» Given instruction:
Output everything from the line containing "country: US" down to the end of the records as a Markdown table, skipping blank lines. Use two columns: Row, holding the row number, and Record line, holding the line.

* start *

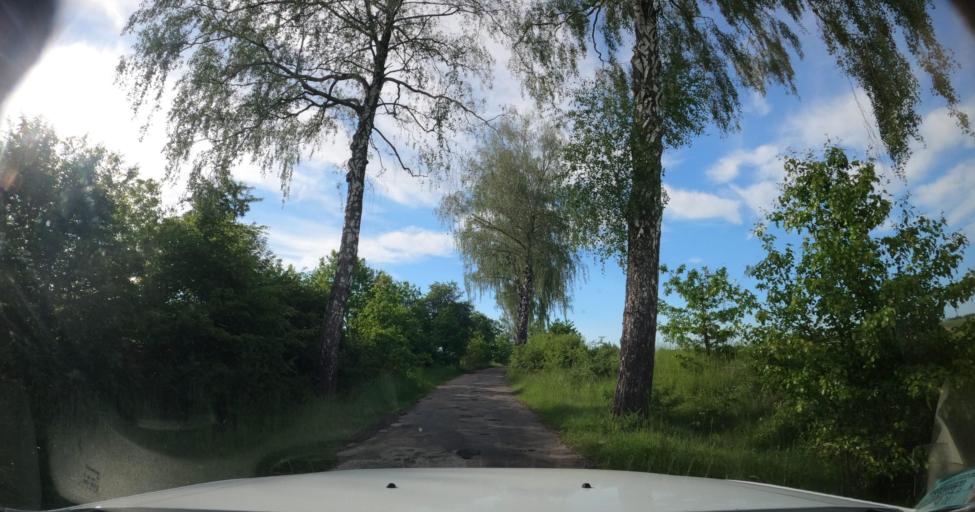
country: PL
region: Warmian-Masurian Voivodeship
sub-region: Powiat ostrodzki
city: Morag
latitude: 54.0528
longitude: 19.8899
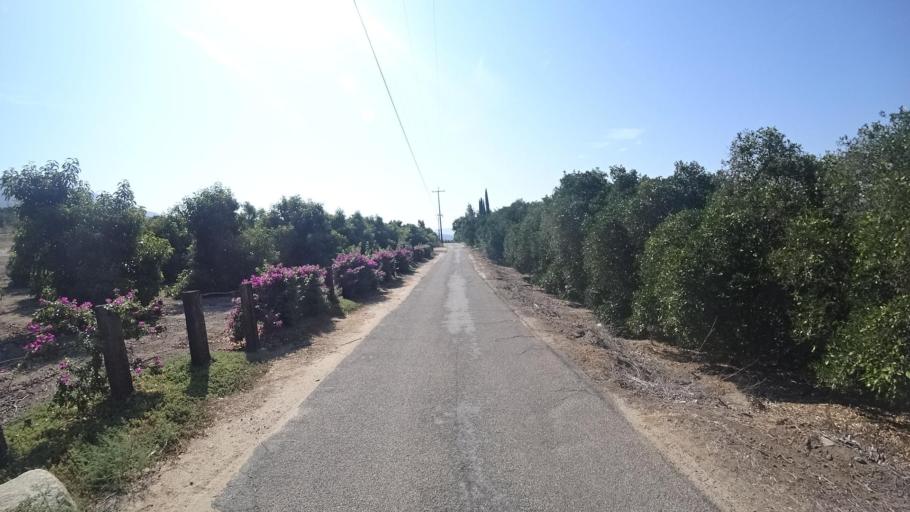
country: US
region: California
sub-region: San Diego County
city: Valley Center
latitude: 33.3367
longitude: -116.9905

* end *

» Written solution:
| Row | Record line |
|---|---|
| 1 | country: US |
| 2 | region: California |
| 3 | sub-region: San Diego County |
| 4 | city: Valley Center |
| 5 | latitude: 33.3367 |
| 6 | longitude: -116.9905 |